= Hubert Lewis (jurist) =

British barrister and jurist (1825–1884)

Hubert Lewis (1825–1884) was a British barrister and jurist, now known for his historical work The Ancient Laws of Wales published in 1889.

==Early life==
Born on 23 March 1825, he was the second son of Walter Clapham Lewis of Upper Norland House, Kensington. He was educated privately, and in December 1844, entered Emmanuel College, Cambridge, where he obtained a scholarship, and graduated B.A. in 1848. His father's will of 1865 gives his residence as Ripon.

==Career==
Lewis entered the Middle Temple in May 1851, and was called to the bar in 1854. He practised conveyancing and equity law, first at Bradford, where he went the northern circuit and attended the West Riding sessions, and subsequently in London.

==Death==
Lewis died unmarried on 6 March 1884 at Margate, and was buried in the cemetery there.

==Works==
The Ancient Laws of Wales, 1889, was published posthumously under the editorship of John Edward Lloyd. This labour of love was intended to show that the English constitution and law of real property were largely based on early British institutions. Lewis argued from material found in the Laws of Hywel Dda and The Record of Caernarvon (i.e. Harleian Manuscripts 696), the evidence of place-names, and questionable etymological reasoning. Thomas Jones Pierce wrote in the Dictionary of Welsh Biography that "The value of this work as a pioneer study in Welsh jurisprudence - and particularly as an attempt at a comparative study of institutions - has never been adequately appreciated."

Huw Pryce wrote:

This editorial work compelled Lloyd to immerse himself in Welsh law: as he later recalled, 'I gave a great deal of time to it when I was at Aberystwyth and found that it had endless ramifications'.
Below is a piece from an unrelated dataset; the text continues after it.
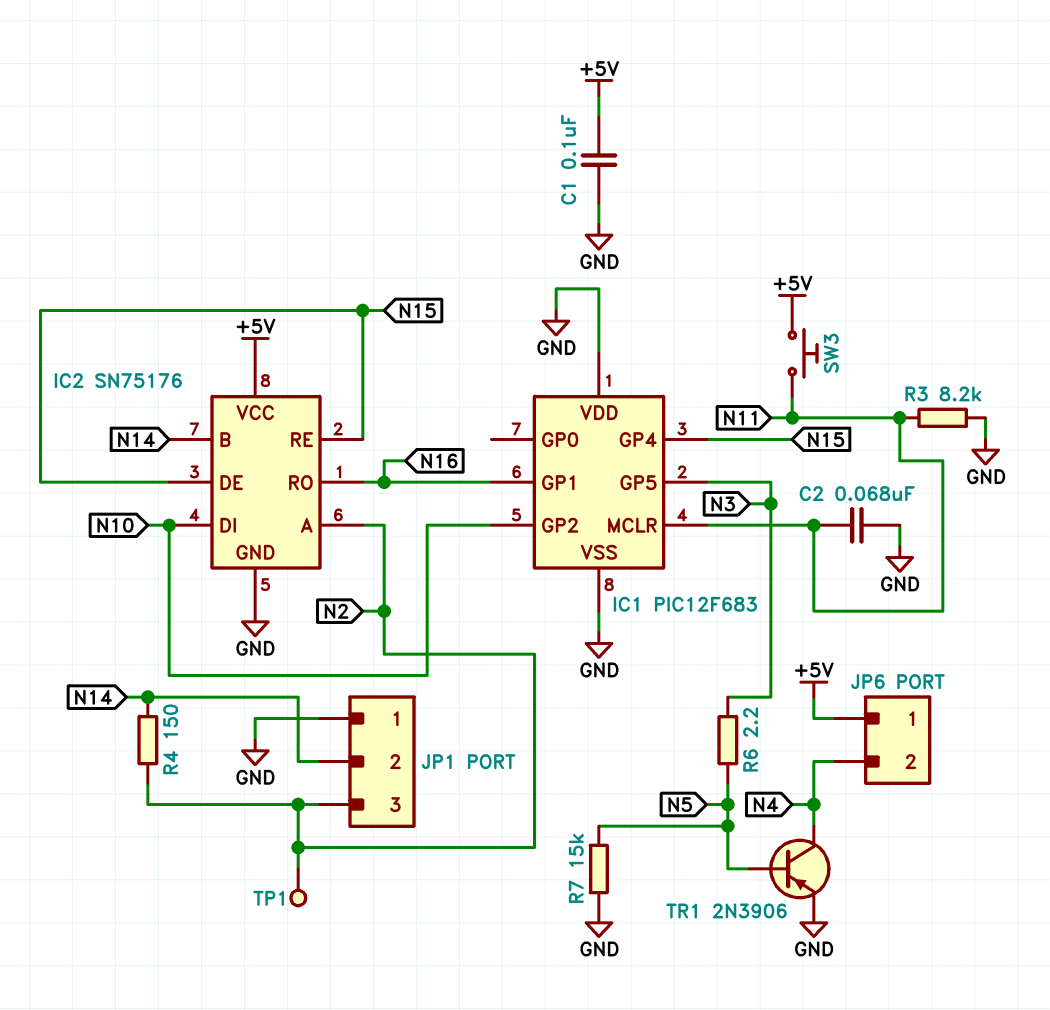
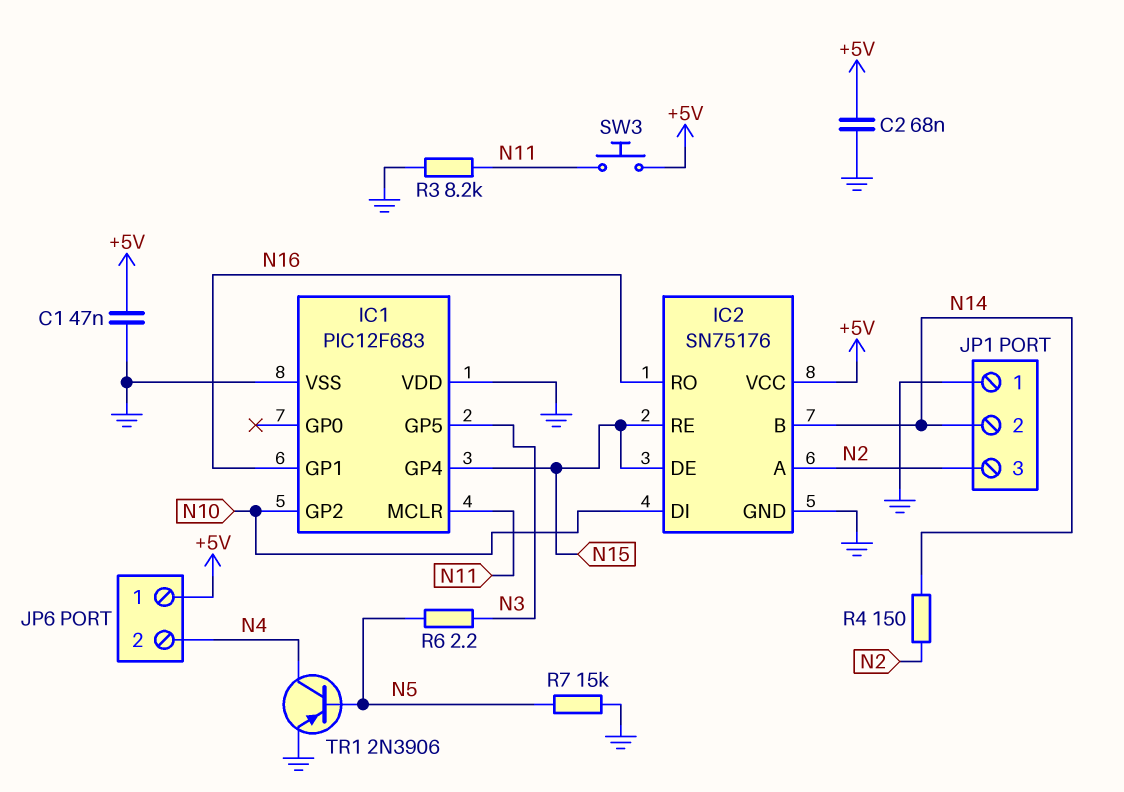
C1: 100nF (+5V, GND) -> 47nF (+5V, GND)
C2: 68nF (GND, N11) -> 68nF (+5V, GND)
TP1: test point (N2) -> none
Lloyd himself later dismissed Lewis's treatment

as largely worthless, which may explain why, c.1898, he started to write a book of his own [...]

Lewis was also the author of:

- Principles of Conveyancing, 1863.
- Principles of Equity Drafting, 1865

The sixth edition of George Goldsmith's The Doctrine and Practice of Equity', was almost entirely rewritten by Lewis in 1870. He left in manuscript works on "Local Nomenclature" and related topics.